“Me aislé de mis amigos, de mi entorno, de mi familia. Había desarrollado una fobia social muy extraña”.

Jorge Monge.

El estrés de la primera línea

Carlos Abarca (29) sabe lidiar con el estrés. Hace siete años trabaja como enfermero en la Unidad de Pacientes Críticos, primero en el Hospital San José y ahora en una clínica en el sector oriente de la capital. Llevaba siete meses en este empleo cuando llegó la pandemia. Desde entonces, su unidad creció de 8 a 18 camas; la inestabilidad en los pacientes lo empezó a frustrar y la imposibilidad de desconectarse de su trabajo comenzó a acecharlo.

“Me encanta lo que hago, pero este tiempo ha sido difícil. Cuando llego a mi casa es imposible dejar de pensar en la pega, reviso mentalmente que todo lo que hice haya estado bien. Empecé a soñar con las alarmas de las máquinas de anestesia con las que intubamos a los pacientes y cuando escuchaba la sirena de una ambulancia quedaba pegado al techo”, dice.

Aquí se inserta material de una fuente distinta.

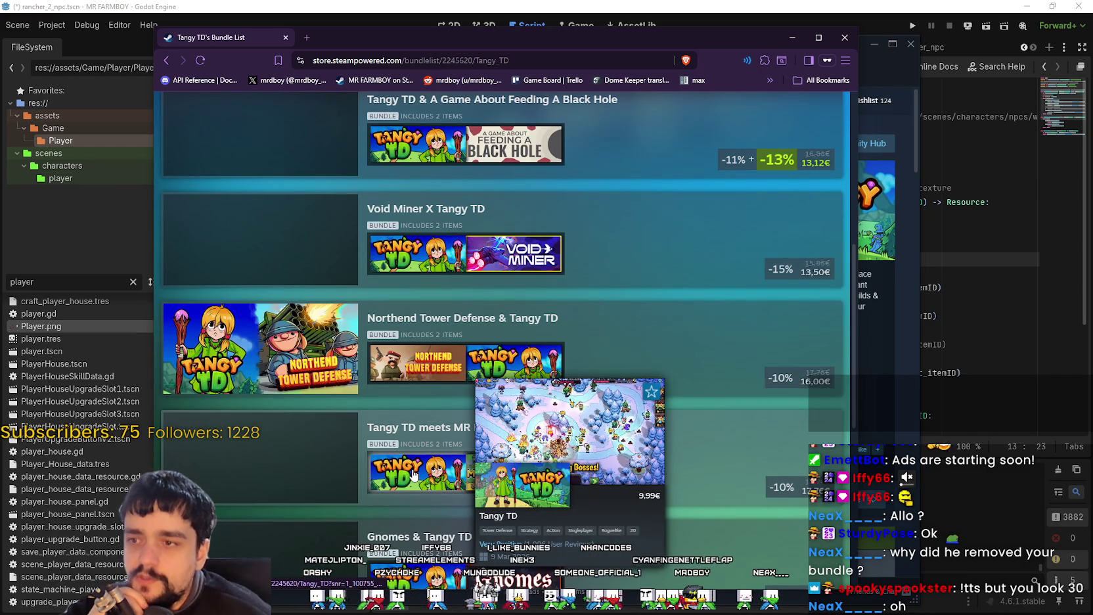
{"action": "scroll", "coordinate": [770, 486], "scroll_direction": "up", "scroll_amount": 1}
{"action": "scroll", "coordinate": [770, 485], "scroll_direction": "up", "scroll_amount": 2}
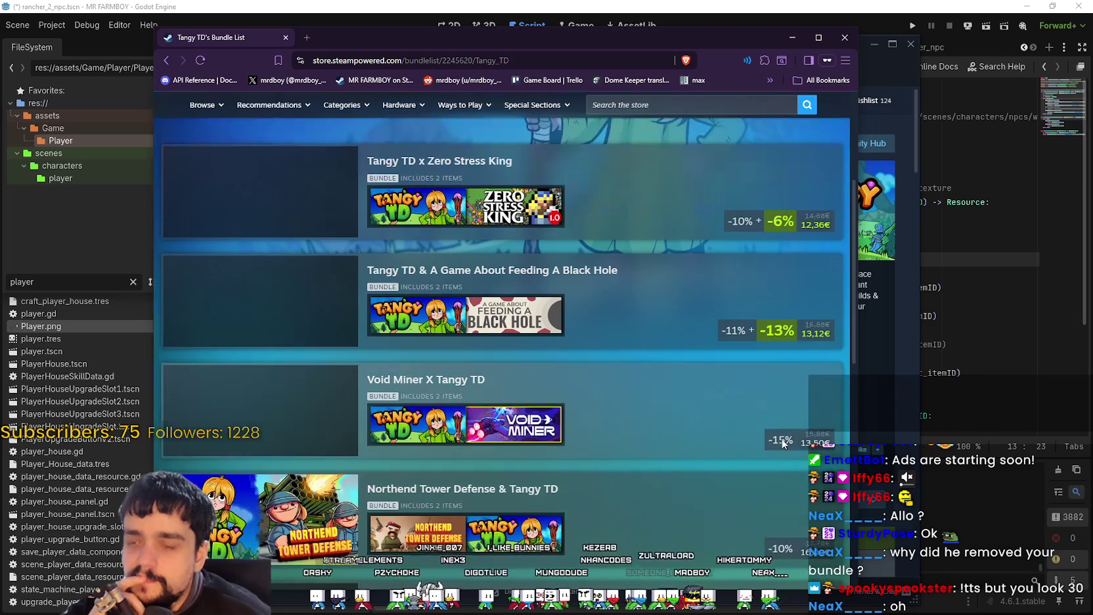
{"action": "mouse_move", "coordinate": [779, 333]}
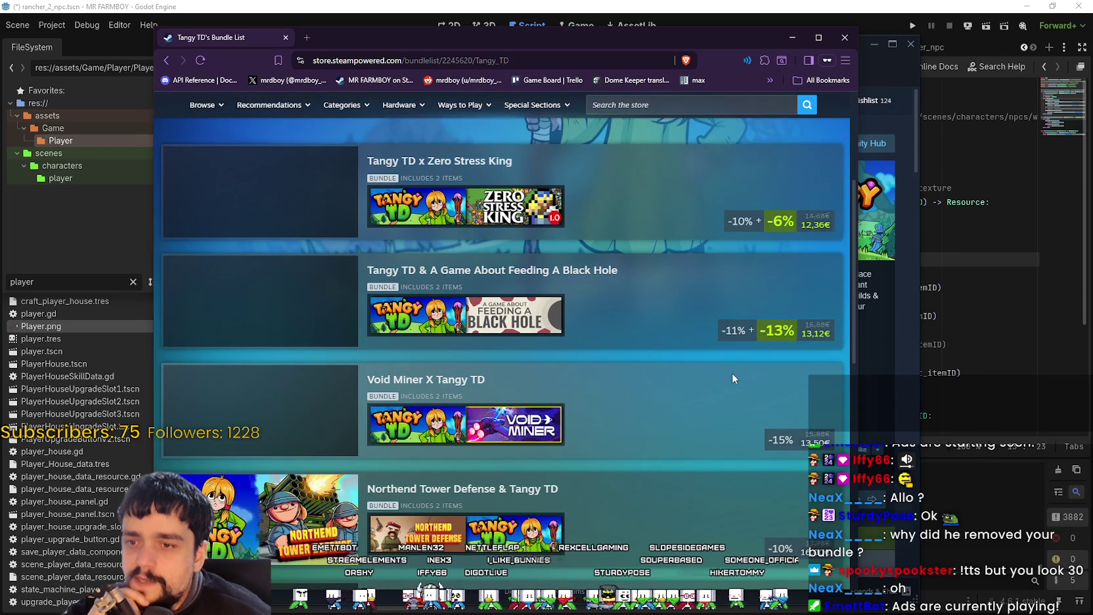
{"action": "mouse_move", "coordinate": [776, 444]}
{"action": "key", "text": "alt+Left"}
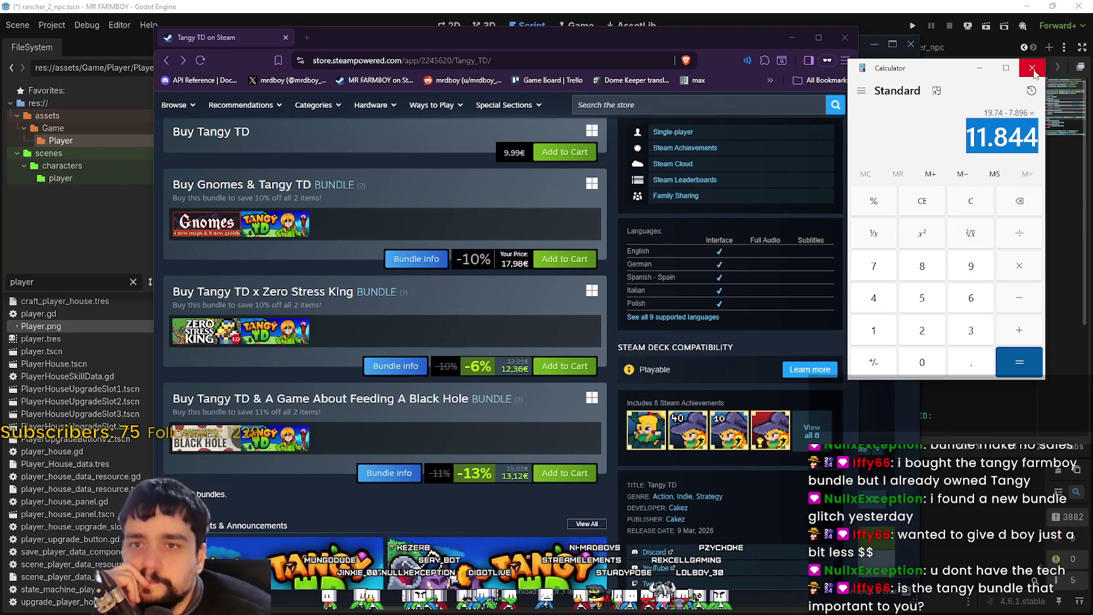
Close the calculator after getting 19.74 − 7.896 = 11.844.
{"action": "left_click", "coordinate": [1035, 70]}
{"action": "scroll", "coordinate": [417, 275], "scroll_direction": "up", "scroll_amount": 5}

Para poder descansar, por las noches toma Zopiclona, un inductor del sueño que combina con Ravotril cuando el turno ha sido muy traumático. En el día funciona con Clotiazepam, un ansiolítico. Antes tomaba estos medicamentos de manera esporádica, pero ahora los consume a diario. “No estoy con un tratamiento, como sé de medicamentos comencé a tomarlos. A veces hablo con una amiga psicóloga y me desahogo un poco. No estamos recibiendo apoyo psiquiátrico ni psicológico de ningún tipo. Nuestras convivencias fuera del trabajo se están yendo a la cresta y lo sé también por mis compañeros: todos toman ansiolíticos e inductores del sueño. No vemos a nuestras familias hace meses, en los días libres estamos agotados, el tema en todos lados es el covid-19 y ya no quieres más. Entre nosotros nos apoyamos y tratamos de reírnos de cualquier cosa, pero tenemos preocupaciones. Pienso en mis papás que viven en Pichilemu, en donde el hospital no tiene UCI ni UTI, y me da mucho susto que se enfermen. Muchos pacientes que veo tienen sus edades, podrían ser ellos. Sólo espero que todo esto pase pronto, quiero verlos de nuevo y poder descansar”, dice.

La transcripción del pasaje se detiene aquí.